Subsensitivity of the rat striatal dopaminergic system after treatment with bromocriptine: effects on [3H]spiperone binding and dopamine-stimulated cyclic AMP formation

Abstract

Summary Repeated daily administration of the dopamine (DA) agonist bromocriptine (15 mg/kg; s. cut.) to rats led to a time dependent decrease in the in vitro binding of [³H] spiperone to striatal membranes. Kinetic analysis of [³H]spiperone binding after 2 and 7 days of bromocriptine treatment showed a 25–50% reduction in the total number of binding sites with no change in their affinity for spiperone. These was also a decreased accumulation of cyclic AMP (cAMP) in striatal slices in response to DA after bromocriptine treatment. The DA-sensitive adenylate cyclase in striatal homogenates, however, remained unchanged in bromocriptine treated rats.

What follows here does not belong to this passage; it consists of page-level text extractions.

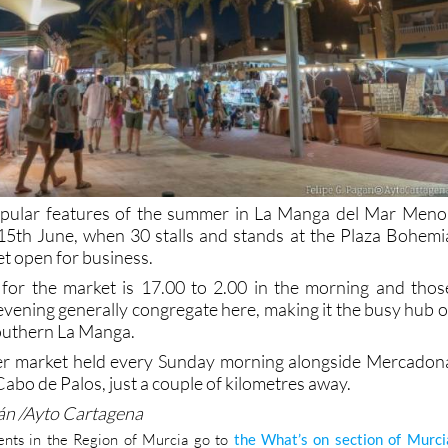
pular features of the summer in La Manga del Mar Meno
n 15th June, when 30 stalls and stands at the Plaza Bohemi
et open for business.
 for the market is 17.00 to 2.00 in the morning and thos
evening generally congregate here, making it the busy hub o
southern La Manga.
her market held every Sunday morning alongside Mercadon
Cabo de Palos, just a couple of kilometres away.
gán /Ayto Cartagena
nts in the Region of Murcia go to
the What’s on section of Murci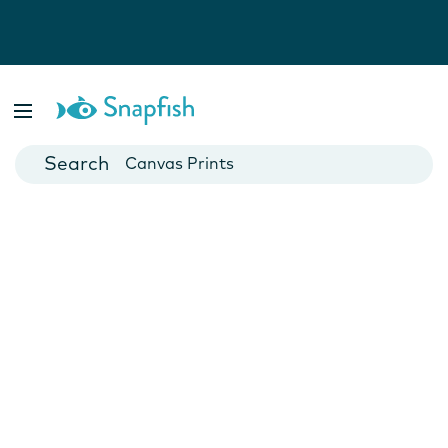
Photo Books
Cards
Canvas Prints
Mugs
Blankets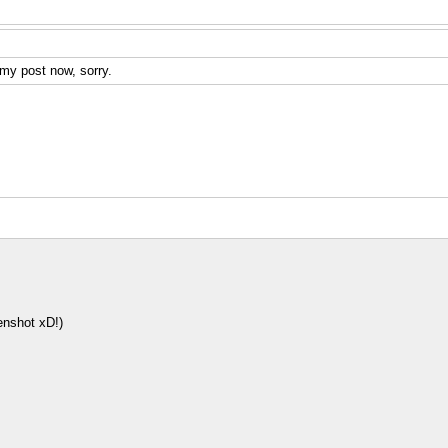
 my post now, sorry.
enshot xD!)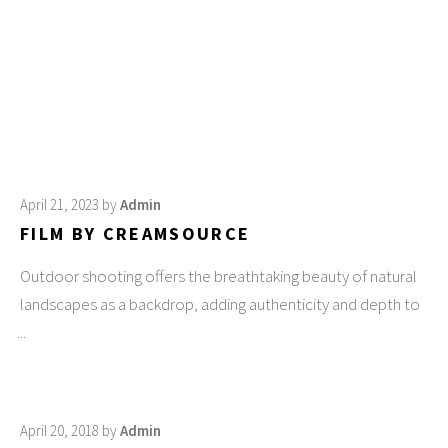
April 21, 2023
by
Admin
FILM BY CREAMSOURCE
Outdoor shooting offers the breathtaking beauty of natural
landscapes as a backdrop, adding authenticity and depth to
April 20, 2018
by
Admin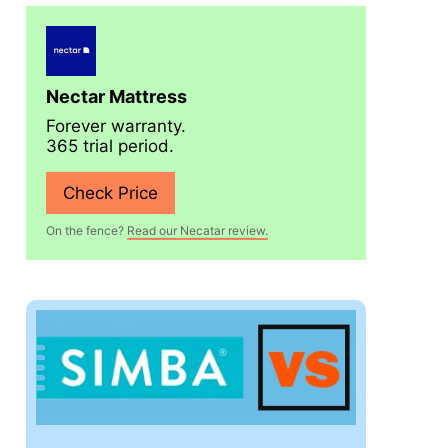
Nectar Mattress
Forever warranty.
365 trial period.
Check Price
On the fence?
Read our Necatar review.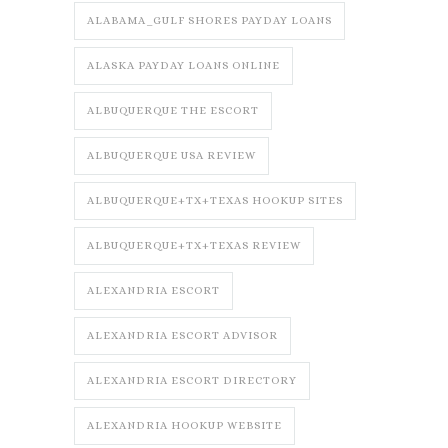
ALABAMA_GULF SHORES PAYDAY LOANS
ALASKA PAYDAY LOANS ONLINE
ALBUQUERQUE THE ESCORT
ALBUQUERQUE USA REVIEW
ALBUQUERQUE+TX+TEXAS HOOKUP SITES
ALBUQUERQUE+TX+TEXAS REVIEW
ALEXANDRIA ESCORT
ALEXANDRIA ESCORT ADVISOR
ALEXANDRIA ESCORT DIRECTORY
ALEXANDRIA HOOKUP WEBSITE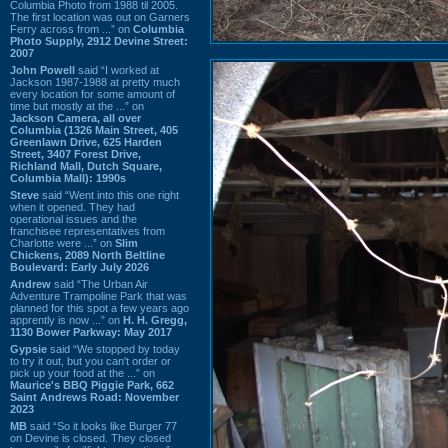
Columbia Photo from 1988 til 2005.
The first location was out on Garners
Ferry across from ...” on
Columbia
Photo Supply, 2912 Devine Street:
2007
John Powell
said “I worked at
Jackson 1987-1988 at pretty much
every location for some amount of
time but mostly at the ...” on
Jackson Camera, all over
Columbia (1326 Main Street, 405
Greenlawn Drive, 625 Harden
Street, 3407 Forest Drive,
Richland Mall, Dutch Square,
Columbia Mall): 1990s
Steve
said “Went into this one right
when it opened. They had
operational issues and the
franchisee representatives from
Charlotte were ...” on
Slim
Chickens, 2089 North Beltline
Boulevard: Early July 2026
Andrew
said “The Urban Air
Adventure Trampoline Park that was
planned for this spot a few years ago
apprently is now ...” on
H. H. Gregg,
1130 Bower Parkway: May 2017
Gypsie
said “We stopped by today
to try it out, but you can't order or
pick up your food at the ...” on
Maurice's BBQ Piggie Park, 662
Saint Andrews Road: November
2023
MB
said “So it looks like Burger 77
on Devine is closed. They closed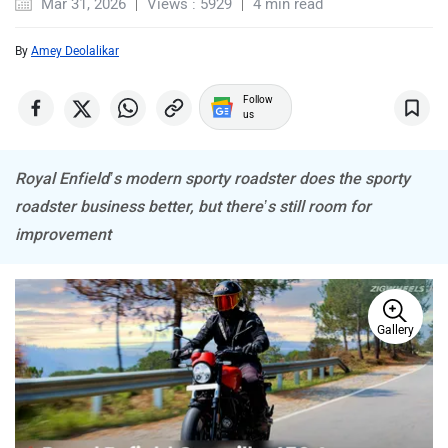
By
Amey Deolalikar
CFMoto
Hop Electric
Follow
us
Royal Enfield’s modern sporty roadster does the sporty
roadster business better, but there’s still room for
improvement
Husqvarna
JHEV
Gallery
Kabira Mobility
MX Moto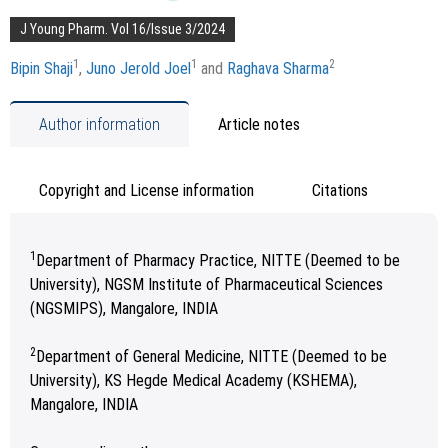
J Young Pharm. Vol 16/Issue 3/2024
1
1
2
Bipin Shaji
,
Juno Jerold Joel
and
Raghava Sharma
Author information
Article notes
Copyright and License information
Citations
1
Department of Pharmacy Practice, NITTE (Deemed to be
University), NGSM Institute of Pharmaceutical Sciences
(NGSMIPS), Mangalore, INDIA
2
Department of General Medicine, NITTE (Deemed to be
University), KS Hegde Medical Academy (KSHEMA),
Mangalore, INDIA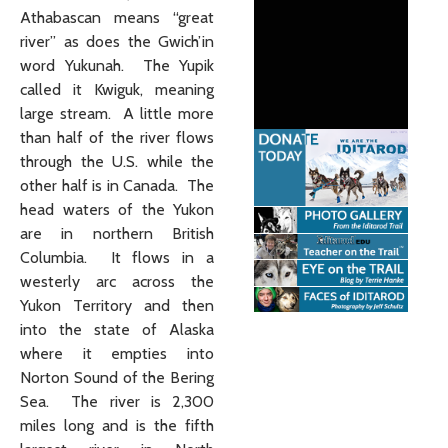
Athabascan means “great
river” as does the Gwich’in
word Yukunah. The Yupik
called it Kwiguk, meaning
large stream. A little more
than half of the river flows
through the U.S. while the
other half is in Canada. The
head waters of the Yukon
are in northern British
Columbia. It flows in a
westerly arc across the
Yukon Territory and then
into the state of Alaska
where it empties into
Norton Sound of the Bering
Sea. The river is 2,300
miles long and is the fifth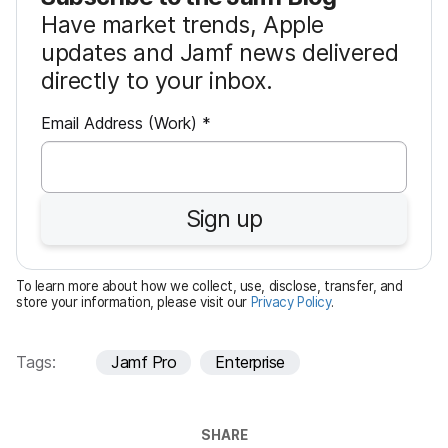
Have market trends, Apple
updates and Jamf news delivered
directly to your inbox.
R
Email Address (Work)
*
e
q
u
Sign up
i
r
e
To learn more about how we collect, use, disclose, transfer, and
d
store your information, please visit our
Privacy Policy
.
Tags:
Jamf Pro
Enterprise
SHARE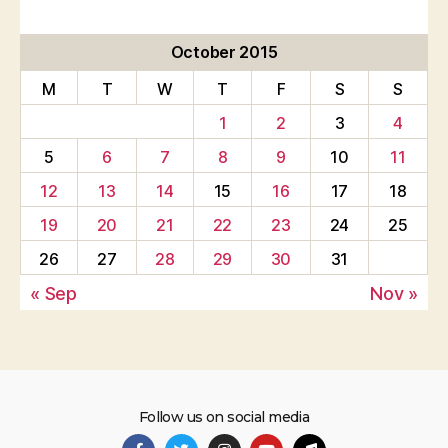
October 2015
M
T
W
T
F
S
S
1
2
3
4
5
6
7
8
9
10
11
12
13
14
15
16
17
18
19
20
21
22
23
24
25
26
27
28
29
30
31
« Sep
Nov »
Follow us on social media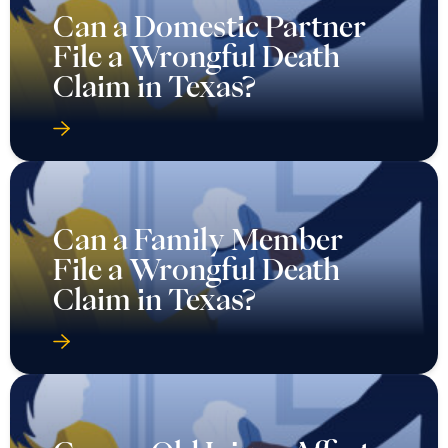
Can a Domestic Partner
File a Wrongful Death
Claim in Texas?
Can a Family Member
File a Wrongful Death
Claim in Texas?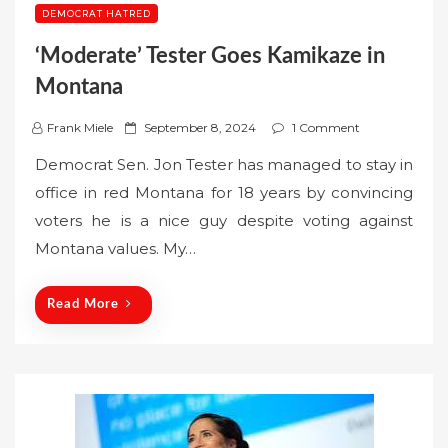
DEMOCRAT HATRED
‘Moderate’ Tester Goes Kamikaze in
Montana
P
Frank Miele
September 8, 2024
1 Comment
o
Democrat Sen. Jon Tester has managed to stay in
s
office in red Montana for 18 years by convincing
t
voters he is a nice guy despite voting against
e
Montana values. My…
d
o
n
Read More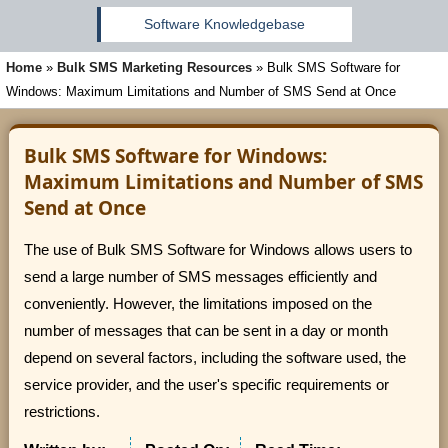
Software Knowledgebase
Home
»
Bulk SMS Marketing Resources
»
Bulk SMS Software for
Windows: Maximum Limitations and Number of SMS Send at Once
Bulk SMS Software for Windows:
Maximum Limitations and Number of SMS
Send at Once
The use of Bulk SMS Software for Windows allows users to
send a large number of SMS messages efficiently and
conveniently. However, the limitations imposed on the
number of messages that can be sent in a day or month
depend on several factors, including the software used, the
service provider, and the user's specific requirements or
restrictions.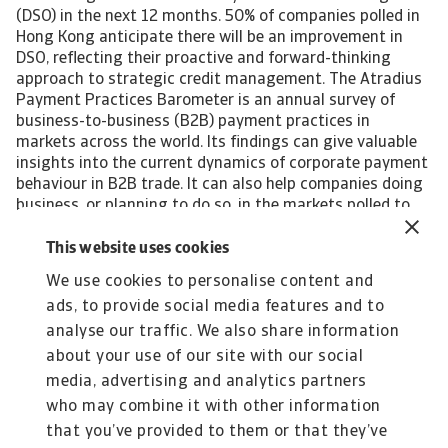
(DSO) in the next 12 months. 50% of companies polled in
Hong Kong anticipate there will be an improvement in
DSO, reflecting their proactive and forward-thinking
approach to strategic credit management. The Atradius
Payment Practices Barometer is an annual survey of
business-to-business (B2B) payment practices in
markets across the world. Its findings can give valuable
insights into the current dynamics of corporate payment
behaviour in B2B trade. It can also help companies doing
business, or planning to do so, in the markets polled to
identify emerging future trends in the payment practices
of B2B customers. Interested in finding out more? For a
This website uses cookies
complete overview of the 2023 survey results for Hong
We use cookies to personalise content and
Kong, please download the full report available in the
ads, to provide social media features and to
related documents section below. The Statistical
Appendix to the regional report is also available for
analyse our traffic. We also share information
download in the section below. All content on this page is
about your use of our site with our social
subject to our Disclaimer, available here.
media, advertising and analytics partners
who may combine it with other information
that you’ve provided to them or that they’ve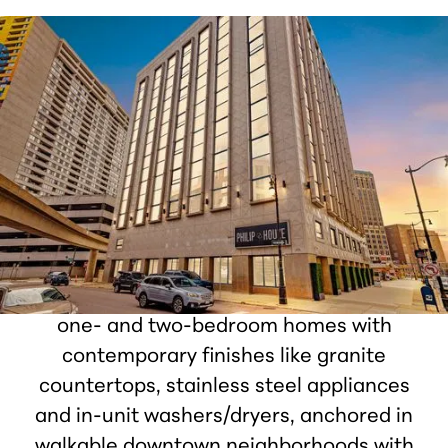
Houze Living
Houze Living transforms Detroit’s historic
buildings into premium modern
apartments with thoughtfully designed
interiors and everyday convenience. Each
community features fully renovated studio,
one- and two-bedroom homes with
contemporary finishes like granite
countertops, stainless steel appliances
and in-unit washers/dryers, anchored in
walkable downtown neighborhoods with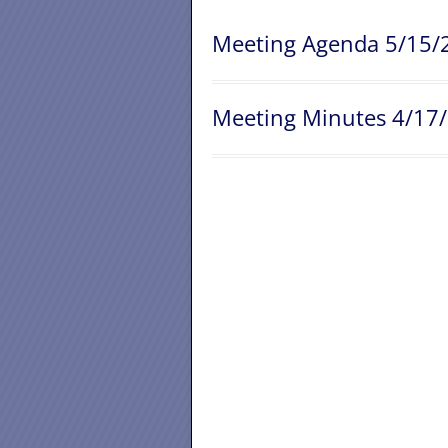
Meeting Agenda 5/15/
Meeting Minutes 4/17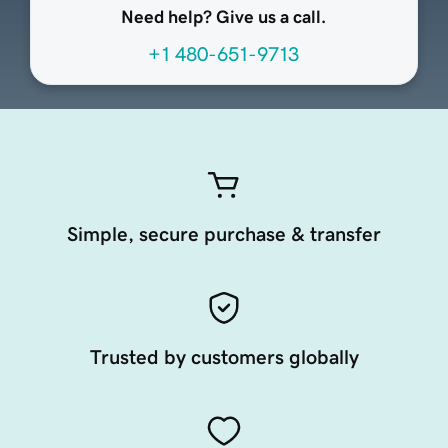
Need help? Give us a call.
+1 480-651-9713
Simple, secure purchase & transfer
Trusted by customers globally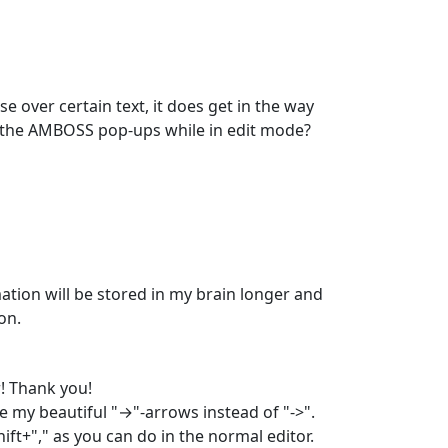
ver certain text, it does get in the way 
e the AMBOSS pop-ups while in edit mode? 
tion will be stored in my brain longer and 
on.
! Thank you! 

 my beautiful "→"-arrows instead of "->". 
ft+"," as you can do in the normal editor. 
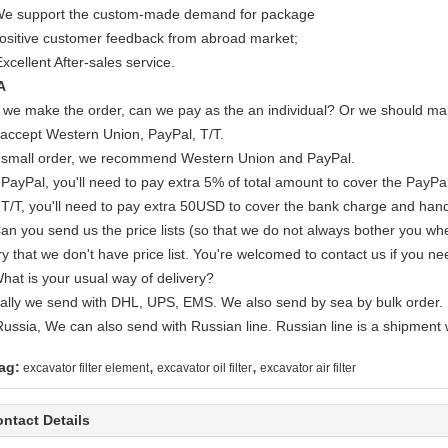
We support the custom-made demand for package
Positive customer feedback from abroad market;
xcellent After-sales service.
A
If we make the order, can we pay as the an individual? Or we should mak
accept Western Union, PayPal, T/T.
 small order, we recommend Western Union and PayPal.
 PayPal, you'll need to pay extra 5% of total amount to cover the PayPal
 T/T, you'll need to pay extra 50USD to cover the bank charge and hand
Can you send us the price lists (so that we do not always bother you wh
y that we don't have price list. You're welcomed to contact us if you ne
What is your usual way of delivery?
ally we send with DHL, UPS, EMS. We also send by sea by bulk order.
Russia, We can also send with Russian line. Russian line is a shipment 
,
,
ag:
excavator filter element
excavator oil filter
excavator air filter
ntact Details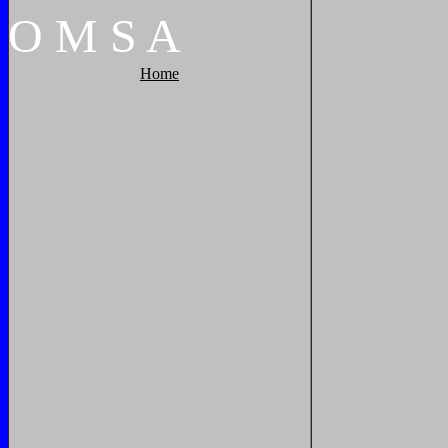
O
M
S
A
Home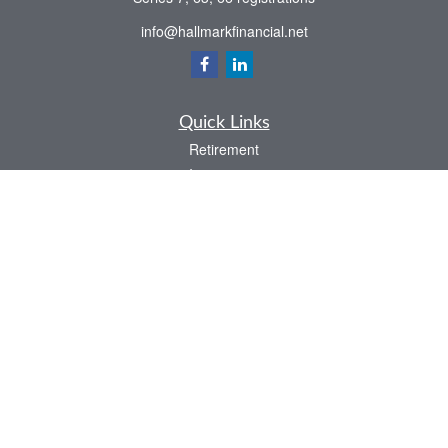
info@hallmarkfinancial.net
Quick Links
Retirement
Investment
Estate
Insurance
Tax
Money
Latest Articles
All Videos
All Calculators
Check the background of your financial professional on FINRA's
BrokerCheck
.
The content is developed from sources believed to be providing accurate
information. The information in this material is not intended as tax or legal advice.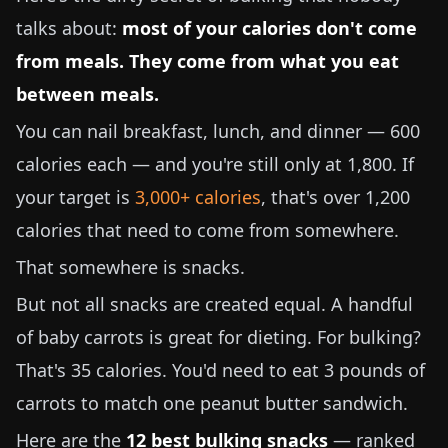
talks about:
most of your calories don't come
from meals. They come from what you eat
between meals.
You can nail breakfast, lunch, and dinner — 600
calories each — and you're still only at 1,800. If
your target is
3,000+ calories
, that's over 1,200
calories that need to come from somewhere.
That somewhere is snacks.
But not all snacks are created equal. A handful
of baby carrots is great for dieting. For bulking?
That's 35 calories. You'd need to eat
3 pounds
of
carrots to match one peanut butter sandwich.
Here are the
12 best bulking snacks
— ranked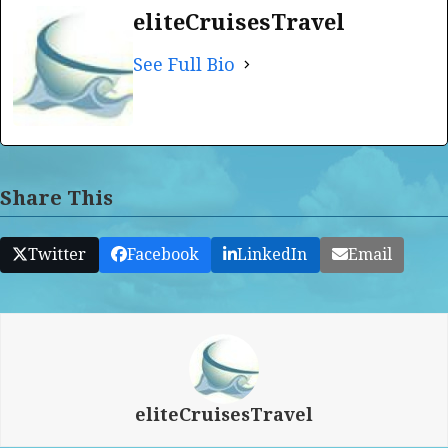
eliteCruisesTravel
See Full Bio
Share This
Twitter
Facebook
LinkedIn
Email
eliteCruisesTravel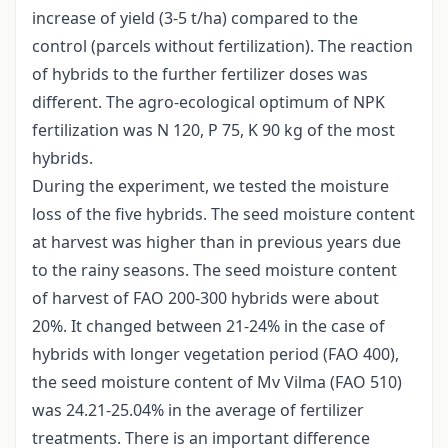
increase of yield (3-5 t/ha) compared to the
control (parcels without fertilization). The reaction
of hybrids to the further fertilizer doses was
different. The agro-ecological optimum of NPK
fertilization was N 120, P 75, K 90 kg of the most
hybrids.
During the experiment, we tested the moisture
loss of the five hybrids. The seed moisture content
at harvest was higher than in previous years due
to the rainy seasons. The seed moisture content
of harvest of FAO 200-300 hybrids were about
20%. It changed between 21-24% in the case of
hybrids with longer vegetation period (FAO 400),
the seed moisture content of Mv Vilma (FAO 510)
was 24.21-25.04% in the average of fertilizer
treatments. There is an important difference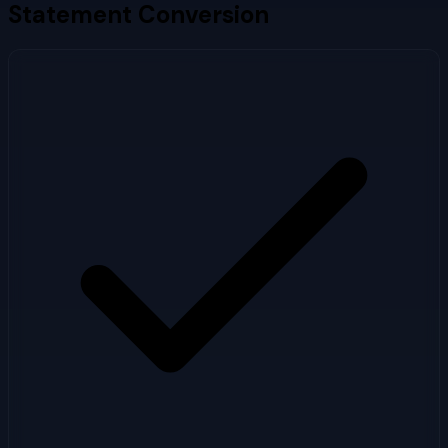
Statement Conversion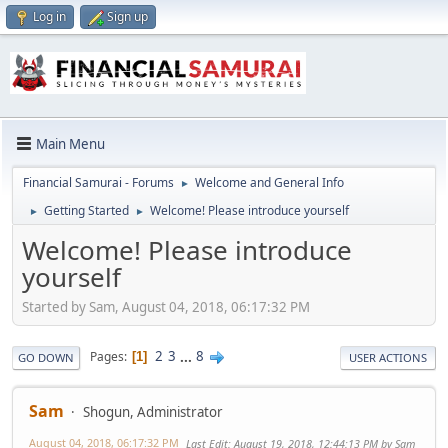
Log in
Sign up
Main Menu
Financial Samurai - Forums
Welcome and General Info
►
Getting Started
Welcome! Please introduce yourself
►
►
Welcome! Please introduce
yourself
Started by Sam, August 04, 2018, 06:17:32 PM
2
3
...
8
Pages
1
GO DOWN
USER ACTIONS
Sam
Shogun, Administrator
August 04, 2018, 06:17:32 PM
Last Edit
: August 19, 2018, 12:44:13 PM by Sam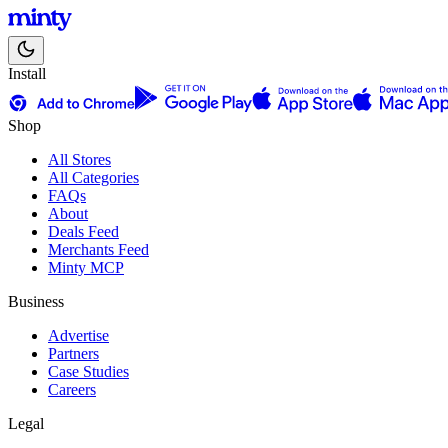
Install
Shop
All Stores
All Categories
FAQs
About
Deals Feed
Merchants Feed
Minty MCP
Business
Advertise
Partners
Case Studies
Careers
Legal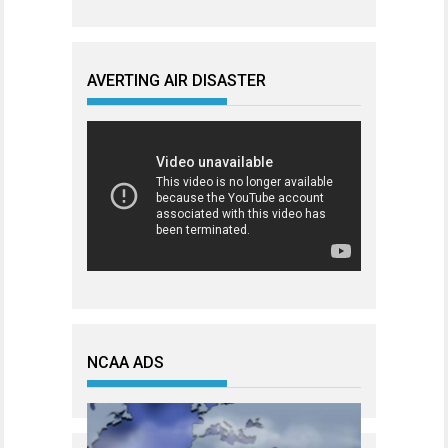
AVERTING AIR DISASTER
NCAA ADS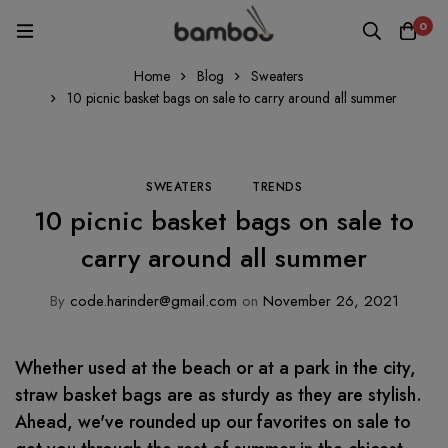
0
Home
Blog
Sweaters
10 picnic basket bags on sale to carry around all summer
SWEATERS
TRENDS
10 picnic basket bags on sale to
carry around all summer
By
code.harinder@gmail.com
on
November 26, 2021
Whether used at the beach or at a park in the city,
straw basket bags are as sturdy as they are stylish.
Ahead, we've rounded up our favorites on sale to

There was also no change in cyclic nucleotide phosphodiesterase activity in striatal tissue after bromocriptine treatment. Furthermore, incubation of striatal slices in the presence of the phosphodiesterase inhibitor isobutylmethylxanthine did not alter the decreased cAMP response to DA after 2 days of bromocriptine treatment. These results suggest that a decreased number of DA receptor sites may be responsible for the reduced cAMP response to DA in striatal slices after bromocriptine treatment.